Posted by Dinah on May 5, 2007, at 13:27:47
In reply to Re: Anne Perry, Sharyn McCrumb, and S. Saylor » Racer, posted by Dinah on May 4, 2007, at 23:27:59
A couple of quotes from "Roselynde"
'"I was dreaming."
Dreaming? Surely, Alinor thought as she heard the Queen's command repeated, that is not the face of a dreamer. It was the face of a Norman reaver, square and hard, with a determined chin and a hard mouth. The nose was hidden by the nosepiece, but after Sir Simon had swung down from his horse and lifted her, first to her feet and then into her saddle, her conviction was a little shaken. Perhaps the eyes, a misty gray-blue, held dreams. They were remarkably innocent eyes - more innocent, I would guess, than my own, Alinor thought.'
and my favorite
'"Simon lounged on the nearest bench, his eyes on the exquisite work and the flying needle that produced it.
"I cannot do that," he had said softly one time.

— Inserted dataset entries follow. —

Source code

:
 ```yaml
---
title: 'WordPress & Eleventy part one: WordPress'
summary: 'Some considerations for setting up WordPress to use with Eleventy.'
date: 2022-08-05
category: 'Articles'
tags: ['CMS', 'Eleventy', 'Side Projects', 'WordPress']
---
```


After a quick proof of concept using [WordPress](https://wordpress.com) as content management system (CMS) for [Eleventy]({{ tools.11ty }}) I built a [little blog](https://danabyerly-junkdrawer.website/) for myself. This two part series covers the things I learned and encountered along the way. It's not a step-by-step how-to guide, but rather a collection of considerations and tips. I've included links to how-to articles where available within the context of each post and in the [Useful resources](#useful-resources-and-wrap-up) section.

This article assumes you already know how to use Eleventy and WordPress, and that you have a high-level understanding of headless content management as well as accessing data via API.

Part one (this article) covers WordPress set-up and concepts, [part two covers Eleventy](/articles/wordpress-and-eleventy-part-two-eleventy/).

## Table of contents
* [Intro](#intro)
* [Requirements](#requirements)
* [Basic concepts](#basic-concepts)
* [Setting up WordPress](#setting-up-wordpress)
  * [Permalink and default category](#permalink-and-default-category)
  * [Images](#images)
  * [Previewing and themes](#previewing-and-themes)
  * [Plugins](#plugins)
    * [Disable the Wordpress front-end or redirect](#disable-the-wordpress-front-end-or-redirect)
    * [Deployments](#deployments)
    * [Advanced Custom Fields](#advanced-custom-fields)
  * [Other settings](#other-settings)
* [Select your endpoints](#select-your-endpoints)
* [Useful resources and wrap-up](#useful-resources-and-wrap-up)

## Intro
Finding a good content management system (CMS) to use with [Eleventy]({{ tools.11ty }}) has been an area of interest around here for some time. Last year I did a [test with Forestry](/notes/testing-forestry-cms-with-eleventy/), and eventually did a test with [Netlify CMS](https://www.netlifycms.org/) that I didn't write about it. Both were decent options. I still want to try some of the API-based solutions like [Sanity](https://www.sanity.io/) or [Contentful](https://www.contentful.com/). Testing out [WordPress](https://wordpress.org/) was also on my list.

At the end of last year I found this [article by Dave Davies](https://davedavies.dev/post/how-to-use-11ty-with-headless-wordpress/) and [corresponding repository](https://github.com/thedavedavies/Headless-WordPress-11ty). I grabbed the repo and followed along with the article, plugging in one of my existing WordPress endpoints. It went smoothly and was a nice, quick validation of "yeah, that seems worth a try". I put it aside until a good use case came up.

Alinor looked up from her work and laughed, "What? Embroider?"
"That too, but I meant I cannot produce beauty of any kind."
After a moment of silence in which Alinor studied Simon's face, she said, "That is not really true. There is a beauty in justice. Often and often, I have heard tell, you have made fair and just what was foul and corrupt."'
and
'She was rewarded for her restraint by a week of perfect romance, just as she had read it in the tales of Chretien de Troyes and Andreas Cappelanus' Tractatus. Simon had learned the conventions in his youth and he unfolded that fragile and lovely plaything of the idle for the child he loved, who did not believe in idleness.'
I daresay my therapist would make something of Simon being thirty years senior to Alinor. :) But really, how could anyone resist that man of honour and duty with the misty blue-gray eyes of a dreamer?